ExoMiner: A Highly Accurate and Explainable Deep Learning Classifier that Validates 301 New Exoplanets
This work addresses the challenge of efficiently processing large datasets from space missions like Kepler and TESS for astronomers, representing a strong domain-specific advancement rather than a foundational breakthrough.
The paper tackles the problem of validating exoplanets from transit signals by proposing ExoMiner, a deep learning classifier that mimics expert analysis, resulting in the validation of 301 new exoplanets and achieving a recall of 93.6% at 99% precision, outperforming existing classifiers.

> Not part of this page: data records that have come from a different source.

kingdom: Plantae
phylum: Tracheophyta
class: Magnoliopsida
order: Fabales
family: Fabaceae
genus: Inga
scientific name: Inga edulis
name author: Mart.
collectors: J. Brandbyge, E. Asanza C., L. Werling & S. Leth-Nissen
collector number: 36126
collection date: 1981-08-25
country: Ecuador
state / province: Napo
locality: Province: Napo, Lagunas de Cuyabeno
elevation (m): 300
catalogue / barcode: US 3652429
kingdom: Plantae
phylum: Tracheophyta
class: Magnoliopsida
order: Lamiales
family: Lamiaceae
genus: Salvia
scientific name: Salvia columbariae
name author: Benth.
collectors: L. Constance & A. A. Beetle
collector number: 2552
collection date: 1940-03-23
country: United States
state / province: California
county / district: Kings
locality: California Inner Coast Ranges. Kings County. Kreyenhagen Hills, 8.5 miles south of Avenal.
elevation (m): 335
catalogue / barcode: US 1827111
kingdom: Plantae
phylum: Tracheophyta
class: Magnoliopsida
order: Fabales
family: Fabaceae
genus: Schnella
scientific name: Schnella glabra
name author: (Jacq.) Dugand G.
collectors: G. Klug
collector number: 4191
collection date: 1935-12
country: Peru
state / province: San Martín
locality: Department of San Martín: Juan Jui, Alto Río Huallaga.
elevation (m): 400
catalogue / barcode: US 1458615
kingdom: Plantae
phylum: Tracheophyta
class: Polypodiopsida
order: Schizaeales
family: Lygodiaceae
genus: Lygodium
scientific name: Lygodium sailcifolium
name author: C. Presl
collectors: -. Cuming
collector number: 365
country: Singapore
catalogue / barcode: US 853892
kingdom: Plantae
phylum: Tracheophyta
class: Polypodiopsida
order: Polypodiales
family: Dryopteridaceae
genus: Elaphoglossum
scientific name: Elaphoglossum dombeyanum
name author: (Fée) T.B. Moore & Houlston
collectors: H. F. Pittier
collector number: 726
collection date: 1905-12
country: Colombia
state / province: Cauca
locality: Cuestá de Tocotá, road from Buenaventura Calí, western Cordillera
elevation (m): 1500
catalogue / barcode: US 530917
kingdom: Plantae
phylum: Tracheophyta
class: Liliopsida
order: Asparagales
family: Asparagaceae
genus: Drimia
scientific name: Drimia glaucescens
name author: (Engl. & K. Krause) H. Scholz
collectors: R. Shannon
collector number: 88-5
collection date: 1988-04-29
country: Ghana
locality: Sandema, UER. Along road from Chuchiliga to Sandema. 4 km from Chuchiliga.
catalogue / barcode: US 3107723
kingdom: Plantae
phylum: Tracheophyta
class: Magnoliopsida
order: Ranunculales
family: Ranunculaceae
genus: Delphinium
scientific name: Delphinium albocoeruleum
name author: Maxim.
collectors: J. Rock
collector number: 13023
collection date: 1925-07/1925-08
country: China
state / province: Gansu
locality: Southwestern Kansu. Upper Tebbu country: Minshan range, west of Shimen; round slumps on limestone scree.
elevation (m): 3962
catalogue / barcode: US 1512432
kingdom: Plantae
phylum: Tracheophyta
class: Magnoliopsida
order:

The kepler and TESS missions have generated over 100,000 potential transit signals that must be processed in order to create a catalog of planet candidates. During the last few years, there has been a growing interest in using machine learning to analyze these data in search of new exoplanets. Different from the existing machine learning works, ExoMiner, the proposed deep learning classifier in this work, mimics how domain experts examine diagnostic tests to vet a transit signal. ExoMiner is a highly accurate, explainable, and robust classifier that 1) allows us to validate 301 new exoplanets from the MAST Kepler Archive and 2) is general enough to be applied across missions such as the on-going TESS mission. We perform an extensive experimental study to verify that ExoMiner is more reliable and accurate than the existing transit signal classifiers in terms of different classification and ranking metrics. For example, for a fixed precision value of 99%, ExoMiner retrieves 93.6% of all exoplanets in the test set (i.e., recall=0.936) while this rate is 76.3% for the best existing classifier. Furthermore, the modular design of ExoMiner favors its explainability. We introduce a simple explainability framework that provides experts with feedback on why ExoMiner classifies a transit signal into a specific class label (e.g., planet candidate or not planet candidate).